**EXERCISE BRIEF**
Omit the pictures from the entries below and retype everything else exactly.

**ENTRIES PROVIDED**

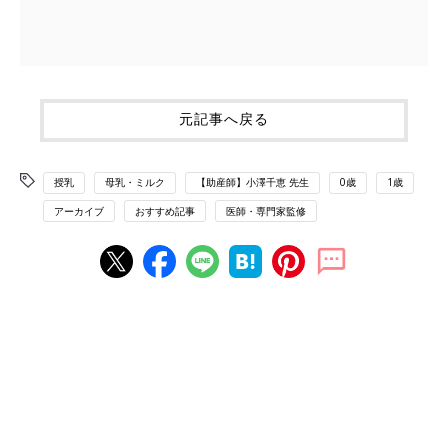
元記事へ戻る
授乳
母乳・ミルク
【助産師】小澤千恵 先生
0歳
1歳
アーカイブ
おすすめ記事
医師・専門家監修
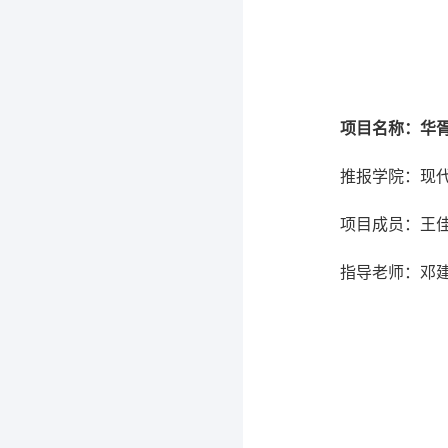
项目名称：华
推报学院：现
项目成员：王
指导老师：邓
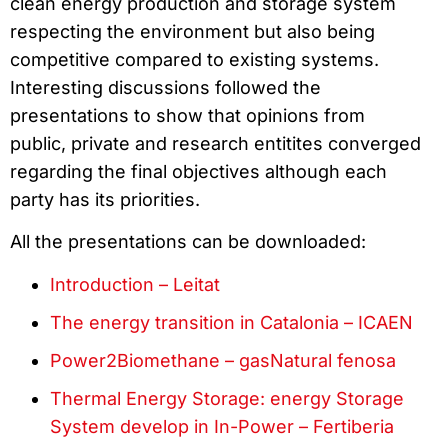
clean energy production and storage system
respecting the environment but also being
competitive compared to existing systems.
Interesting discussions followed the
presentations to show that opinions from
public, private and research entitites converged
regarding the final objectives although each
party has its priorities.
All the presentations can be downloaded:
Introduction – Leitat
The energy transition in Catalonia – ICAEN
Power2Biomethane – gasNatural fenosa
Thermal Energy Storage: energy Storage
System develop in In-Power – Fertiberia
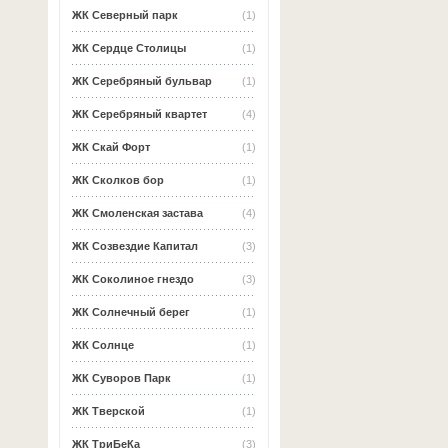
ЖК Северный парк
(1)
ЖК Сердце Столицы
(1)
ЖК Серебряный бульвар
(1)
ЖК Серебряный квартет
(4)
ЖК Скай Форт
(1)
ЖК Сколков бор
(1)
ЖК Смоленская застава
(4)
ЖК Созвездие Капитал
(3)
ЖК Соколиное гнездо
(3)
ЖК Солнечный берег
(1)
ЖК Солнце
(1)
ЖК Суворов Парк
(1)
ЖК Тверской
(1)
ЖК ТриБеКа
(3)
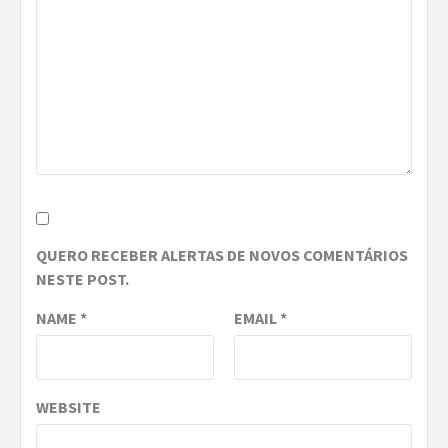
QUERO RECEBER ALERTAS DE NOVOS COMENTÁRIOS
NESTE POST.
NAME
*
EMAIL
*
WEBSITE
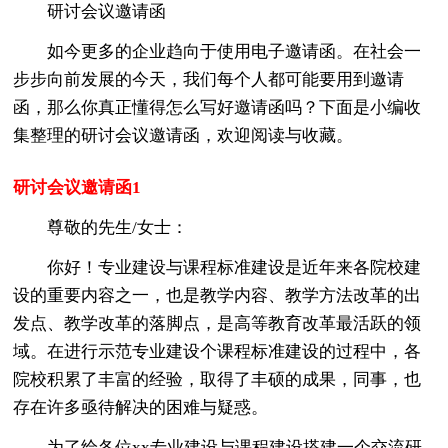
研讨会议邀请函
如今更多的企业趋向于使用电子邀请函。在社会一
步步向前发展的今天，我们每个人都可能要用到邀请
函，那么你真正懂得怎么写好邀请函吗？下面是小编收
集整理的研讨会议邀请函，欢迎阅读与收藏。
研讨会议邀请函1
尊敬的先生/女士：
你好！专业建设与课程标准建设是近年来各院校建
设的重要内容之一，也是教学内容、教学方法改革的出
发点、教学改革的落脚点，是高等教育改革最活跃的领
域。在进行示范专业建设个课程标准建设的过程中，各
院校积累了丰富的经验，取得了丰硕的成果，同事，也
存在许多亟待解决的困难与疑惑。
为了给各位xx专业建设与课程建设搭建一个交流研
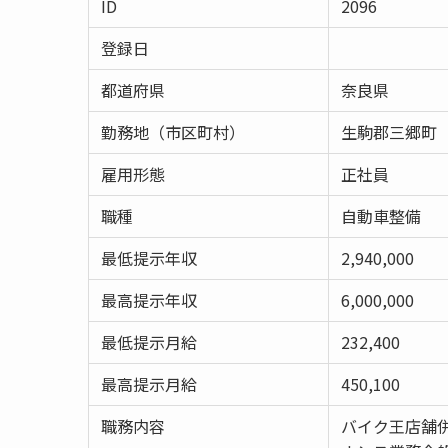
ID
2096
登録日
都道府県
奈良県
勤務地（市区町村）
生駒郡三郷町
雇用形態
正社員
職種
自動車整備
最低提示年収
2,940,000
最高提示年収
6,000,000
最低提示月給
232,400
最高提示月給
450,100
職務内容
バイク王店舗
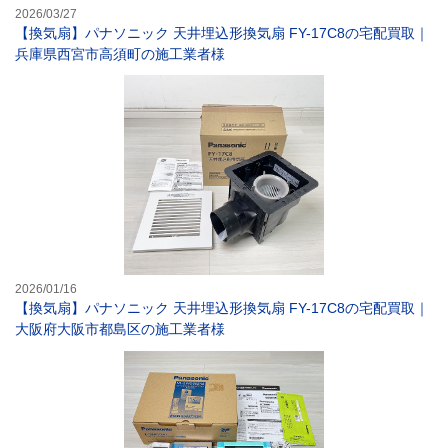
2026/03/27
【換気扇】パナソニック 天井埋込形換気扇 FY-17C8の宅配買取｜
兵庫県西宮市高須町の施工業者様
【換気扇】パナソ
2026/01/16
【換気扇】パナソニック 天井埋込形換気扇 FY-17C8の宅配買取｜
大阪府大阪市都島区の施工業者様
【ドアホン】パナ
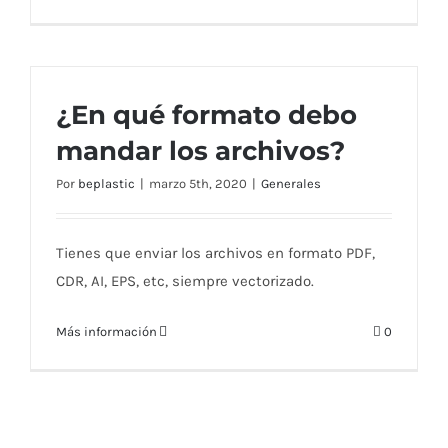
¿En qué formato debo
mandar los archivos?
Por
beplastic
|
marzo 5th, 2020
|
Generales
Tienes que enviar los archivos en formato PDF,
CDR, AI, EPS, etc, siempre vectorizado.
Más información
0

**SOLUTION FOR THIS EXERCISE**
元記事へ戻る
授乳
母乳・ミルク
【助産師】小澤千恵 先生
0歳
1歳
アーカイブ
おすすめ記事
医師・専門家監修
项目名称：华
推报学院：现
项目成员：王
指导老师：邓
clean energy production and storage system
respecting the environment but also being
competitive compared to existing systems.
Interesting discussions followed the
presentations to show that opinions from
public, private and research entitites converged
regarding the final objectives although each
party has its priorities.
All the presentations can be downloaded:
Introduction – Leitat
The energy transition in Catalonia – ICAEN
Power2Biomethane – gasNatural fenosa
Thermal Energy Storage: energy Storage
System develop in In-Power – Fertiberia
ЖК Северный парк
(1)
ЖК Сердце Столицы
(1)
ЖК Серебряный бульвар
(1)
ЖК Серебряный квартет
(4)
ЖК Скай Форт
(1)
ЖК Сколков бор
(1)
ЖК Смоленская застава
(4)
ЖК Созвездие Капитал
(3)
ЖК Соколиное гнездо
(3)
ЖК Солнечный берег
(1)
ЖК Солнце
(1)
ЖК Суворов Парк
(1)
ЖК Тверской
(1)
ЖК ТриБеКа
(3)
QUERO RECEBER ALERTAS DE NOVOS COMENTÁRIOS
NESTE POST.
NAME
*
EMAIL
*
WEBSITE
研讨会议邀请函
如今更多的企业趋向于使用电子邀请函。在社会一
步步向前发展的今天，我们每个人都可能要用到邀请
函，那么你真正懂得怎么写好邀请函吗？下面是小编收
集整理的研讨会议邀请函，欢迎阅读与收藏。
研讨会议邀请函1
尊敬的先生/女士：
你好！专业建设与课程标准建设是近年来各院校建
设的重要内容之一，也是教学内容、教学方法改革的出
发点、教学改革的落脚点，是高等教育改革最活跃的领
域。在进行示范专业建设个课程标准建设的过程中，各
院校积累了丰富的经验，取得了丰硕的成果，同事，也
存在许多亟待解决的困难与疑惑。
为了给各位xx专业建设与课程建设搭建一个交流研
ID
2096
登録日
都道府県
奈良県
勤務地（市区町村）
生駒郡三郷町
雇用形態
正社員
職種
自動車整備
最低提示年収
2,940,000
最高提示年収
6,000,000
最低提示月給
232,400
最高提示月給
450,100
職務内容
バイク王店舗
2026/03/27
【換気扇】パナソニック 天井埋込形換気扇 FY-17C8の宅配買取｜
兵庫県西宮市高須町の施工業者様
【換気扇】パナソ
2026/01/16
【換気扇】パナソニック 天井埋込形換気扇 FY-17C8の宅配買取｜
大阪府大阪市都島区の施工業者様
【ドアホン】パナ
¿En qué formato debo
mandar los archivos?
Por
beplastic
|
marzo 5th, 2020
|
Generales
Tienes que enviar los archivos en formato PDF,
CDR, AI, EPS, etc, siempre vectorizado.
Más información
0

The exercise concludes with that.